X owner Elon Musk has long believed that Bellingcat is a PsyOp and throttled the reach of the site on X after it reported about the Neo-Nazi associations of a mass shooter in 2023. “Didn’t the story come from Bellingcat, which literally specializes in psychological operations?” Musk said in a post on X at the time. “I don’t want to hurt their feelings, but this is either the weirdest story ever or a very bad psyop!” He repeated his assertion that Bellingcat was a PsyOp in an interview with CNBC.
After the Russian missile strike on the hospital, pro-Russian accounts flooded social media claiming that video evidence proved the missile was, in fact, American. It wasn’t. People took startlingly clear pictures of the missile moments before impact and experts quickly identified it as a Kh-101. Bellingcat sifted through the evidence and detailed much of it in its report.
Bellingcat has fought with Musk before, but this is the first time they’ve had access to something on their site actively restricted by X.
For some reason, @elonmusk's X is now claiming the link to this article about Russia bombing a children's hospital is unsafe, because apparently it has "been identified by X or our partners as being potentially spammy or unsafe". Unsafe to who, Putin? 🤔 https://t.co/ZOCNPKxzXv pic.twitter.com/HBRERfdPUP
— Eliot Higgins (@EliotHiggins) July 9, 2024
Musk, who has claimed in the past he’s a free speech absolutist, has long warred with accounts on X he finds personally disagreeable. The most famous fight is probably the one against Jack Sweeney, a college student who used public flight records to track the location of rich people’s private jets in real-time.

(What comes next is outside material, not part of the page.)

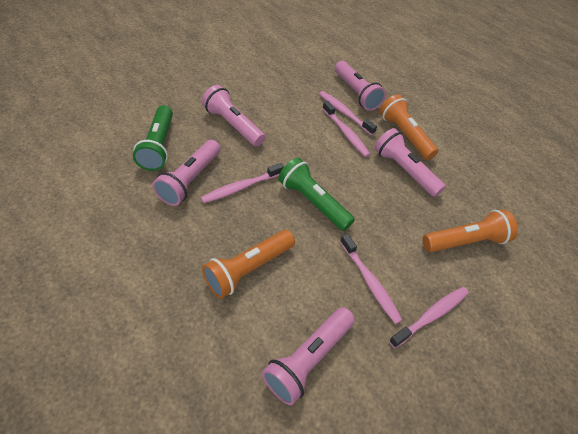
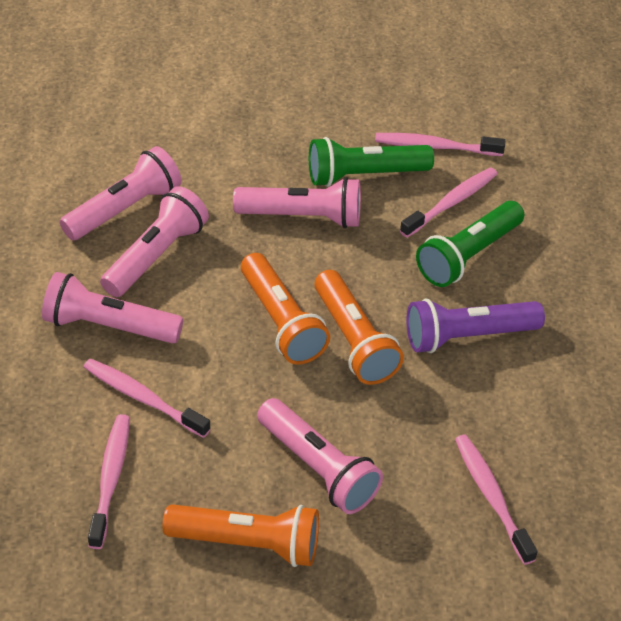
purple flashlight: none = 0 -> [406,299,545,353] = 1

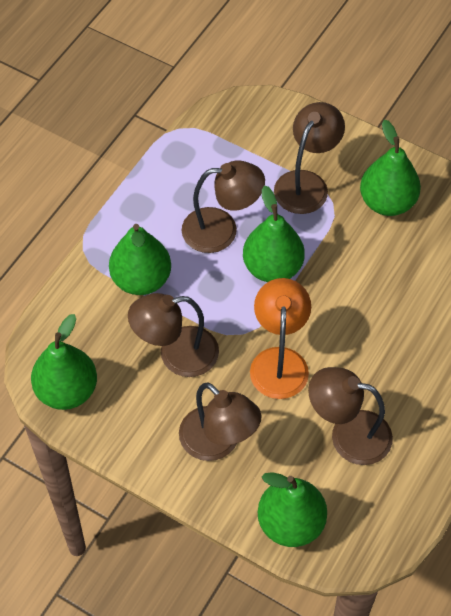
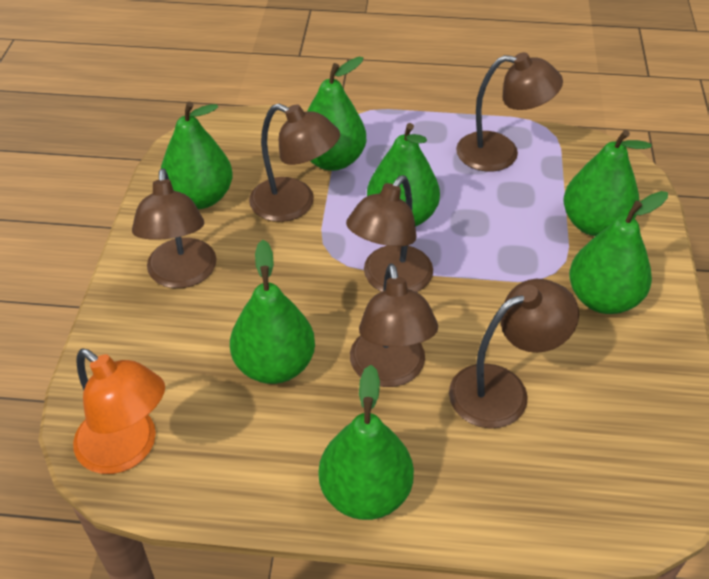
brown lamp: [128,293,219,377] [179,382,261,461] [182,161,265,253] [274,102,345,214] [308,367,393,465] = 5 -> [132,168,216,288] [249,104,340,222] [346,175,433,292] [350,263,438,387] [449,279,579,428] [456,52,563,172] = 6
green pear: [31,314,97,410] [109,224,171,295] [243,185,305,282] [258,472,327,547] [360,120,421,216] = 5 -> [161,101,233,209] [230,240,315,384] [307,57,366,171] [319,365,414,520] [367,123,440,227] [563,130,652,236] [569,191,668,314] = 7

According to Bellingcat, it’s filed two reports with X through official channels about the mislabeling of its Kh-101 story but has yet to hear anything back. “We received automated emails back when we submitted the forms confirming our case number but nothing else. The response suggests that we won’t get a response to our individual report, despite being the form to report issues,” Charlotte Maher, Bellingcat’s Social Media Editor, told Gizmodo in an email.
Maher pointed out that Bellingcat regularly posts links with information about other conflicts that aren’t flagged by X. “For example our recent coverage of Gaza received no such block,” she said. “Another example from our recent coverage of violence in Myanmar.”
“Busy now, please check back later,” an automated message from X said in response to an email Gizmodo sent for comment on the story.
When X was Twitter it was a place where open-source investigators mingled with policy makers and other government officials. It wasn’t perfect, but Maher said that it’s gotten worse since Musk took over.
“The ever-changing nature of X policies has made planning content and strategizing for impact on the platform more difficult,” she said. “It was a prime audience space for us, and one of the platforms most used by the open-source research community for collaborations and investigations. However over the last few years, as other organizations have also done, we’ve concentrated efforts on fostering communities on alternative platforms as well so we can ensure that our collaborative approach can continue, despite platform changes.”